━━━ TESTO FORNITO ━━━

4. Le caratteristiche organizzative: la dimensione dell’azienda, la tipologia di mansione e i profil

Abbiamo visto, in precedenza, che le caratteristiche organizzative, come la tecnologia, le norme ed i valori influenzano la natura del lavoro, il grado di interdipendenza tra i membri del gruppo e i sistemi di ricompensa (Stone, Colella, 1996: 357). Anche in questo ambito, la ricerca è frammentata e, i risultati, sono spesso contraddittori. Alcune analisi si sono soffermate sulle caratteristiche strutturali dell’organizzazione (come la tipologia di attività e le sue dimensioni) mentre altri studi hanno indagato, invece, aspetti come la cultura e i valori organizzativi. I fattori che prenderemo in considerazione ora separatamente sono:

• la natura del lavoro. Un discorso a parte merita, invece, la cultura organizzativa che è oggetto di un indirizzo di studi specifico.

━━━ MATERIALE ESTRATTO ━━━

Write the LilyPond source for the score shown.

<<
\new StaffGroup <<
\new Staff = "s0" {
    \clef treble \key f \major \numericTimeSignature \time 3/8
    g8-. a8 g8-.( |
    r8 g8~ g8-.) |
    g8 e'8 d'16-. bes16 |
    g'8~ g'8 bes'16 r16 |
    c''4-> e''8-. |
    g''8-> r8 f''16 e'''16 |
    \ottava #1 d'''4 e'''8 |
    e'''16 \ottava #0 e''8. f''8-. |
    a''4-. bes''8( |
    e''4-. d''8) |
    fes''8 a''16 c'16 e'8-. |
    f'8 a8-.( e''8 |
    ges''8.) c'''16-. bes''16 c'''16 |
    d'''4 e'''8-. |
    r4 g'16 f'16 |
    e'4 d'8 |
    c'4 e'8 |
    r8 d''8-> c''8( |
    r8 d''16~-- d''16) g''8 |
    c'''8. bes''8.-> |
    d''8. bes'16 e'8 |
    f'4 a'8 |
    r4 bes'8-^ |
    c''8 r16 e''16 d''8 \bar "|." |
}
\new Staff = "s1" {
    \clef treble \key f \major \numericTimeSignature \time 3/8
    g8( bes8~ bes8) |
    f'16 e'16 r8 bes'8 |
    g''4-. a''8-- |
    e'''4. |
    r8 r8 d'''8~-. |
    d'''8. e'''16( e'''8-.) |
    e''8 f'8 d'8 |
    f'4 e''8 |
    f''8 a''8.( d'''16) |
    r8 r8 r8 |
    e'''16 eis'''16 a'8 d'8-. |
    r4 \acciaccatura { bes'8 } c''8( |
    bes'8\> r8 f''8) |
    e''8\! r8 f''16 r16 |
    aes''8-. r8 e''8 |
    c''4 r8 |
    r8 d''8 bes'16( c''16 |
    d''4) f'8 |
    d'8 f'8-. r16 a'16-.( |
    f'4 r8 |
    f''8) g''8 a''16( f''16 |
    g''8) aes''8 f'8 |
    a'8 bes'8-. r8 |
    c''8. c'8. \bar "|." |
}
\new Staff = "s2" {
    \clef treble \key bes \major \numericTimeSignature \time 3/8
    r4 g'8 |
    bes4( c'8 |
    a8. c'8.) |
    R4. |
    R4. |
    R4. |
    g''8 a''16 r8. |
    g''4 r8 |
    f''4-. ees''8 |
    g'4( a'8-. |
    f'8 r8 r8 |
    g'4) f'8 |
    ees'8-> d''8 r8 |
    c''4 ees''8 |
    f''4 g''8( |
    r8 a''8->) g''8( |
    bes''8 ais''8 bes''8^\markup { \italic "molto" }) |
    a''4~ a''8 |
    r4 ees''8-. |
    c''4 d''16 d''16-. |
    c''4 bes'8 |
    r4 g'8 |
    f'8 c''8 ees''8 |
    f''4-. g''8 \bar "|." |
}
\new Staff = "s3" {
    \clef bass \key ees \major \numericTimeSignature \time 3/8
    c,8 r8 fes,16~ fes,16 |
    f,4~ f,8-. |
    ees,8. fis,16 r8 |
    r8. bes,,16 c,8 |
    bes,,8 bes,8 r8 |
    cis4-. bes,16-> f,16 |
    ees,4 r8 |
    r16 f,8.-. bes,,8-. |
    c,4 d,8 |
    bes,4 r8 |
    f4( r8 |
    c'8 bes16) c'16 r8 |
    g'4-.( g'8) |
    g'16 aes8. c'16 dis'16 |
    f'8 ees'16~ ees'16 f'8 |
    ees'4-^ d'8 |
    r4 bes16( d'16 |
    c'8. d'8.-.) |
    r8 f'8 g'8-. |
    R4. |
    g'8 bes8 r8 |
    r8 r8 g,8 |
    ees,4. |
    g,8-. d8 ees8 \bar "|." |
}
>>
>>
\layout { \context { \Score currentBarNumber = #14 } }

━━━

> _CONSEGNA 1_: Trascrivi fedelmente la parte del testo sulle caratteristiche organizzative che comincia con le parole "Abbiamo visto, in" e termina con le parole "di studi specifico.".
> _CONSEGNA 2_: Elenca tutti gli aspetti che, secondo il testo sulle caratteristiche organizzative, vengono influenzati da tali caratteristiche.

> _ESITO DELL'ESERCIZIO 1_:
Abbiamo visto, in precedenza, che le caratteristiche organizzative, come la tecnologia, le norme ed i valori influenzano la natura del lavoro, il grado di interdipendenza tra i membri del gruppo e i sistemi di ricompensa (Stone, Colella, 1996: 357). Anche in questo ambito, la ricerca è frammentata e, i risultati, sono spesso contraddittori. Alcune analisi si sono soffermate sulle caratteristiche strutturali dell’organizzazione (come la tipologia di attività e le sue dimensioni) mentre altri studi hanno indagato, invece, aspetti come la cultura e i valori organizzativi. I fattori che prenderemo in considerazione ora separatamente sono:

• la natura del lavoro. Un discorso a parte merita, invece, la cultura organizzativa che è oggetto di un indirizzo di studi specifico.

> _ESITO DELL'ESERCIZIO 2_:
- la natura del lavoro
- il grado di interdipendenza tra i membri del gruppo
- i sistemi di ricompensa